## Provided records
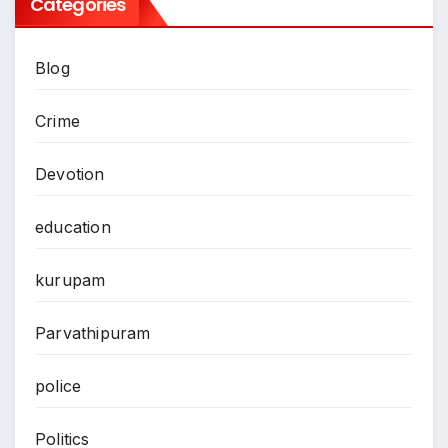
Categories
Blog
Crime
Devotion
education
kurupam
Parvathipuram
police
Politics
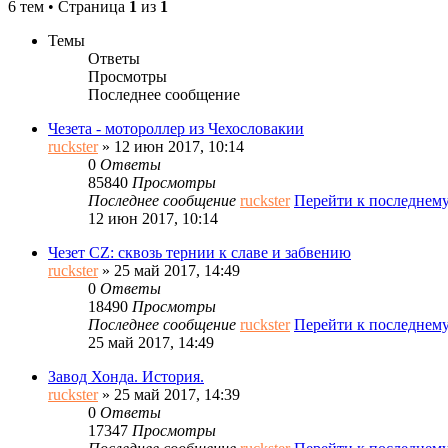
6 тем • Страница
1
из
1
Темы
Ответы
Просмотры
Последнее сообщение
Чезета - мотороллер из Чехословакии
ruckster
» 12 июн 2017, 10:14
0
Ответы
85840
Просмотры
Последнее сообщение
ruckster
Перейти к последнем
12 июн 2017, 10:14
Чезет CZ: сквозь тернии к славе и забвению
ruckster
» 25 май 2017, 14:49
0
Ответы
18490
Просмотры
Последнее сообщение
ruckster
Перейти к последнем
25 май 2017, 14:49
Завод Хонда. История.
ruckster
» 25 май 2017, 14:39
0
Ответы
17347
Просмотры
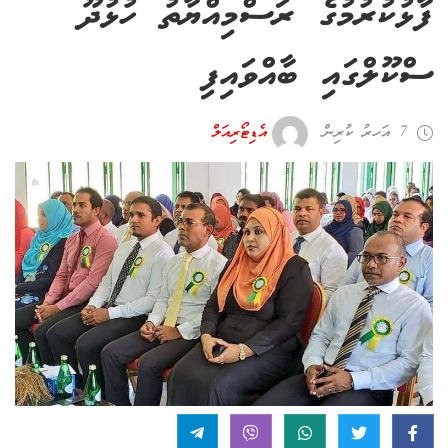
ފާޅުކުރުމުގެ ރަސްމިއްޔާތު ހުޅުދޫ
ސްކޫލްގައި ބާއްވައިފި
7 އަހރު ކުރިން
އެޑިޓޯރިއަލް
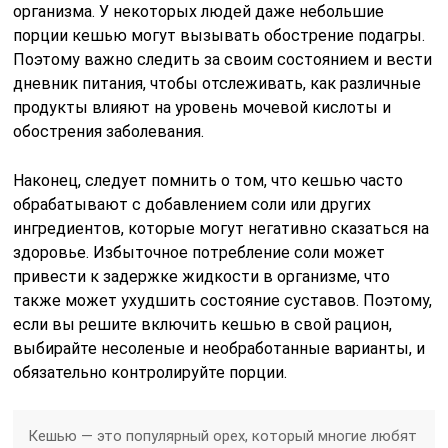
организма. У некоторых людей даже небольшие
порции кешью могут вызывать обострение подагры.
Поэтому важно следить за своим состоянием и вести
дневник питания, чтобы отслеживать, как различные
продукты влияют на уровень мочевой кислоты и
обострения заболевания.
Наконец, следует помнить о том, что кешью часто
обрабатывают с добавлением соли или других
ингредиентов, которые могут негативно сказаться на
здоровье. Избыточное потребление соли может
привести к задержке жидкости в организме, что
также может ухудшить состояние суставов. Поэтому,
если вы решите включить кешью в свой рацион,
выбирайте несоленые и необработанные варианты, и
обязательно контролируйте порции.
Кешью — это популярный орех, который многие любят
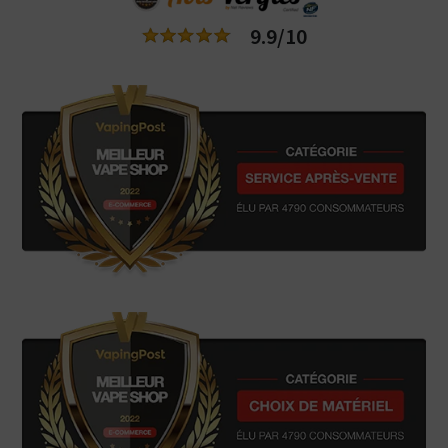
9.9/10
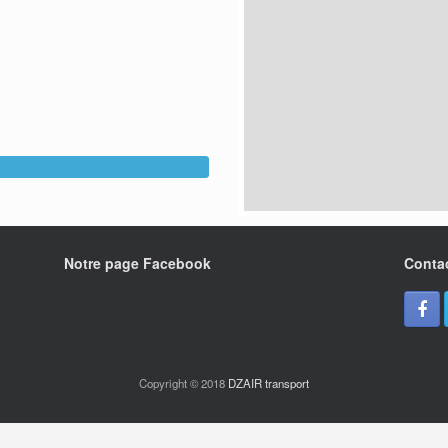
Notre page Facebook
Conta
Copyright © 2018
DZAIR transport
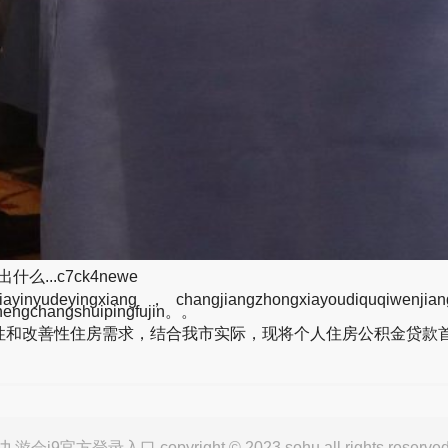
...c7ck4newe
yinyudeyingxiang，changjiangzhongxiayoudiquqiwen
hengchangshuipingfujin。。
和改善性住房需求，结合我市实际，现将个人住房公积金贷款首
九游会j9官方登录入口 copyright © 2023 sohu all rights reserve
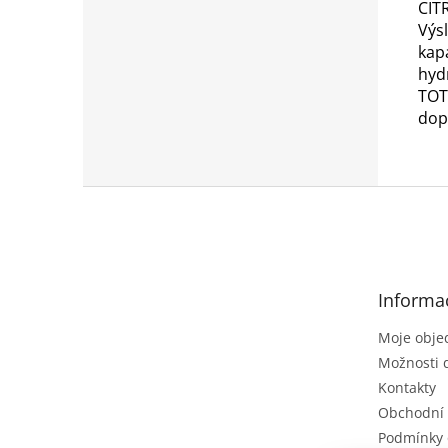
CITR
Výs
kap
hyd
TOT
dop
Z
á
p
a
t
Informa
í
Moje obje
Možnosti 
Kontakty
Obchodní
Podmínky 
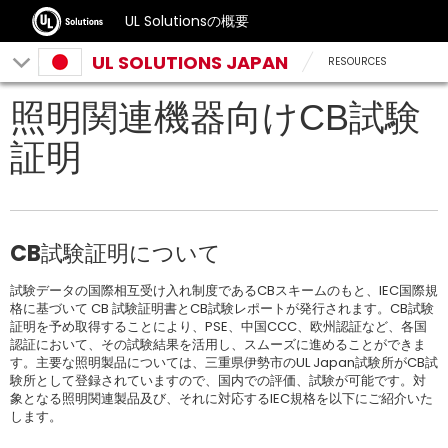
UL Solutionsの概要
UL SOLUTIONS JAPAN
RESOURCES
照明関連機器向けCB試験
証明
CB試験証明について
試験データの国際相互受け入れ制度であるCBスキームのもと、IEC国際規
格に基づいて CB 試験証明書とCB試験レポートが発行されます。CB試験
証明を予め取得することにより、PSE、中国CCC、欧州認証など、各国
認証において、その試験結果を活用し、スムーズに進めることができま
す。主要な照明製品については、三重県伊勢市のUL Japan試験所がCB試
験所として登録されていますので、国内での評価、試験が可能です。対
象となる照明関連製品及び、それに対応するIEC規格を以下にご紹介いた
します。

==

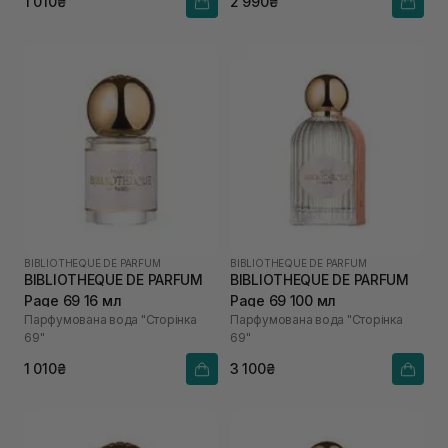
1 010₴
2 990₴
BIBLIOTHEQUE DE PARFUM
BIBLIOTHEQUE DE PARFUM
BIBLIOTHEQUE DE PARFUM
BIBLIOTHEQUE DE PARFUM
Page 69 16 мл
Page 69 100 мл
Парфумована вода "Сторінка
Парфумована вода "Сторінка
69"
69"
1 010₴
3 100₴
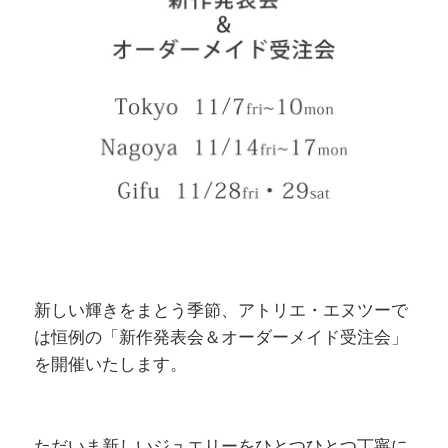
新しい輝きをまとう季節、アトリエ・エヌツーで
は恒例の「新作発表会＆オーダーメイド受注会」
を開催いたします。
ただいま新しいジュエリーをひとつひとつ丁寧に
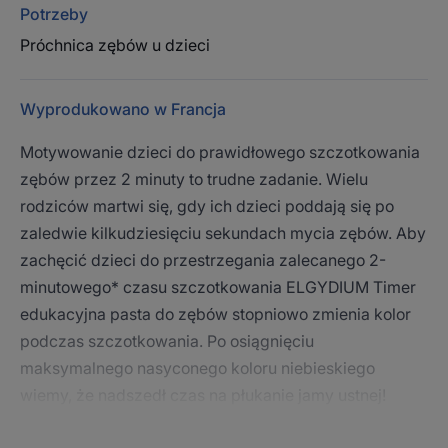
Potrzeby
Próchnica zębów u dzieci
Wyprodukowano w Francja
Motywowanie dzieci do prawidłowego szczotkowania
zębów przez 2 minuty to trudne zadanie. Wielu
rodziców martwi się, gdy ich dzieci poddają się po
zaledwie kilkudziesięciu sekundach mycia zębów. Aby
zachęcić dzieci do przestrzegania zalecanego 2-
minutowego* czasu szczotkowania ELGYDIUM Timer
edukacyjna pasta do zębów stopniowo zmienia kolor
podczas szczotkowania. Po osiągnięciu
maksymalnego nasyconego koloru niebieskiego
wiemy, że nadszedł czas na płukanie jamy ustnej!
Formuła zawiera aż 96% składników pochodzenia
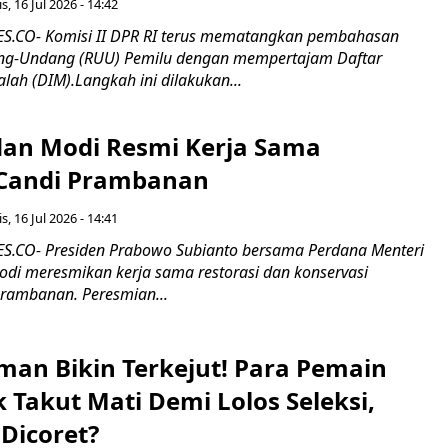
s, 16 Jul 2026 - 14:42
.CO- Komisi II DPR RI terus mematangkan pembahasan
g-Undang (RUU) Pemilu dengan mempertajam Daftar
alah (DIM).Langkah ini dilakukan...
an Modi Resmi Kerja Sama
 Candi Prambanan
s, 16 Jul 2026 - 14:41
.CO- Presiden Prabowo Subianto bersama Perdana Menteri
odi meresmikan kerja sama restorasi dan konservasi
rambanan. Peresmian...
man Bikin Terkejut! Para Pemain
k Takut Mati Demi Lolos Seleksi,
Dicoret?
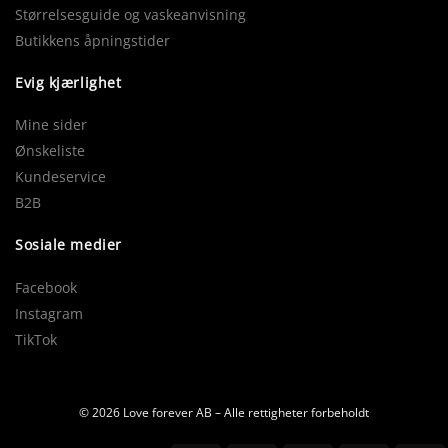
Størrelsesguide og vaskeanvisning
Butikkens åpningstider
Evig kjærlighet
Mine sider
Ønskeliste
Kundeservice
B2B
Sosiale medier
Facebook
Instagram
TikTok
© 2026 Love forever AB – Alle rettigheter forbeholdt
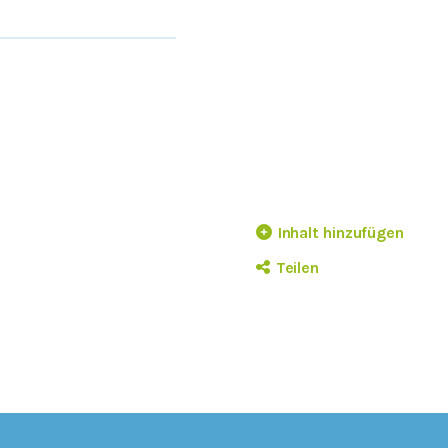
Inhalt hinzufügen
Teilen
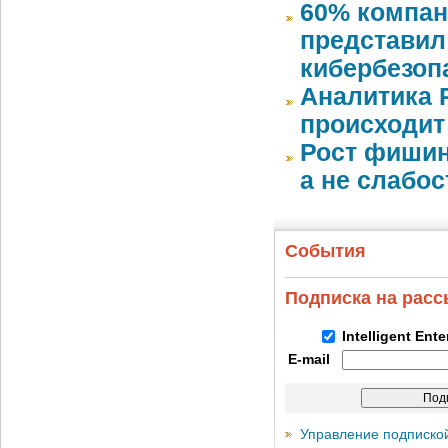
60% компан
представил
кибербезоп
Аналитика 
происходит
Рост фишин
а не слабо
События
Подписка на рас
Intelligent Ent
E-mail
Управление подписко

## Task brief
Copy out every line of the listing where the word "соли" occurs.

## Output for this exercise
обрабатывают с добавлением соли или других
здоровье. Избыточное потребление соли может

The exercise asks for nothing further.